Supplied records Block Start

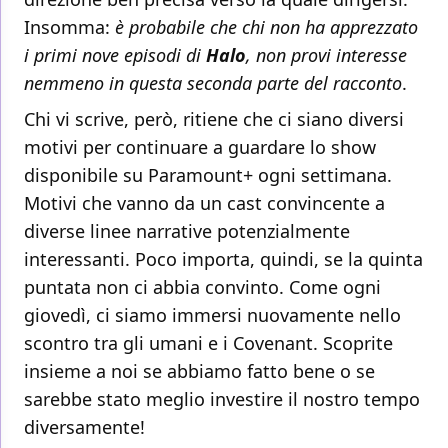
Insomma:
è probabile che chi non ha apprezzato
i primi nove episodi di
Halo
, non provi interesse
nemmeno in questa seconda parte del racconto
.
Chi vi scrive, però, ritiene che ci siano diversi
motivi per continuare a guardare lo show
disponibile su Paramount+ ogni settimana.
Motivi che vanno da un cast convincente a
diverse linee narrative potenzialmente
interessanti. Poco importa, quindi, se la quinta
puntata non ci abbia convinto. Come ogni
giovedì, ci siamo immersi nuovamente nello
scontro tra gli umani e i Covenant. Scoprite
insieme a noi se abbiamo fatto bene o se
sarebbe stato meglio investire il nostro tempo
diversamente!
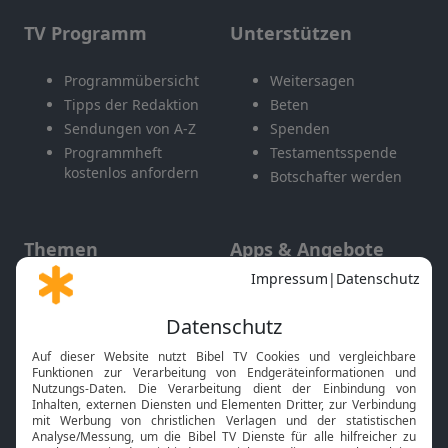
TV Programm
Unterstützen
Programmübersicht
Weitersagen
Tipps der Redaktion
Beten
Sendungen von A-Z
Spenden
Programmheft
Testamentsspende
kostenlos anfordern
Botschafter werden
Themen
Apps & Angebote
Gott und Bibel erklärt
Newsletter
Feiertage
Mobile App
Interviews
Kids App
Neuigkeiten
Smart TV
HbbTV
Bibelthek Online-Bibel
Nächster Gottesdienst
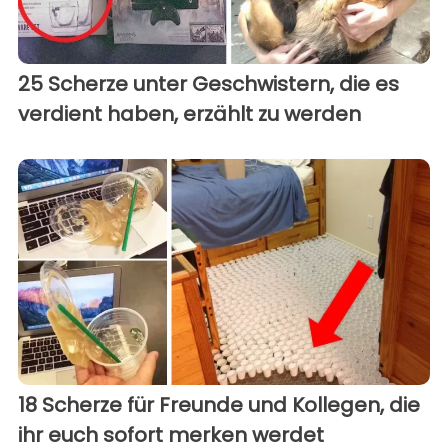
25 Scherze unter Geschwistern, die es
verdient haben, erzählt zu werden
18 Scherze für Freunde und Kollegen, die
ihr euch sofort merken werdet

Supplied records Block End

== Task details ==
For each entry above, write it out again exactly but leave out any picture.

== Final answer ==
Insomma:
è probabile che chi non ha apprezzato
i primi nove episodi di
Halo
, non provi interesse
nemmeno in questa seconda parte del racconto
.
Chi vi scrive, però, ritiene che ci siano diversi
motivi per continuare a guardare lo show
disponibile su Paramount+ ogni settimana.
Motivi che vanno da un cast convincente a
diverse linee narrative potenzialmente
interessanti. Poco importa, quindi, se la quinta
puntata non ci abbia convinto. Come ogni
giovedì, ci siamo immersi nuovamente nello
scontro tra gli umani e i Covenant. Scoprite
insieme a noi se abbiamo fatto bene o se
sarebbe stato meglio investire il nostro tempo
diversamente!
TV Programm
Unterstützen
Programmübersicht
Weitersagen
Tipps der Redaktion
Beten
Sendungen von A-Z
Spenden
Programmheft
Testamentsspende
kostenlos anfordern
Botschafter werden
Themen
Apps & Angebote
Gott und Bibel erklärt
Newsletter
Feiertage
Mobile App
Interviews
Kids App
Neuigkeiten
Smart TV
HbbTV
Bibelthek Online-Bibel
Nächster Gottesdienst
25 Scherze unter Geschwistern, die es
verdient haben, erzählt zu werden
18 Scherze für Freunde und Kollegen, die
ihr euch sofort merken werdet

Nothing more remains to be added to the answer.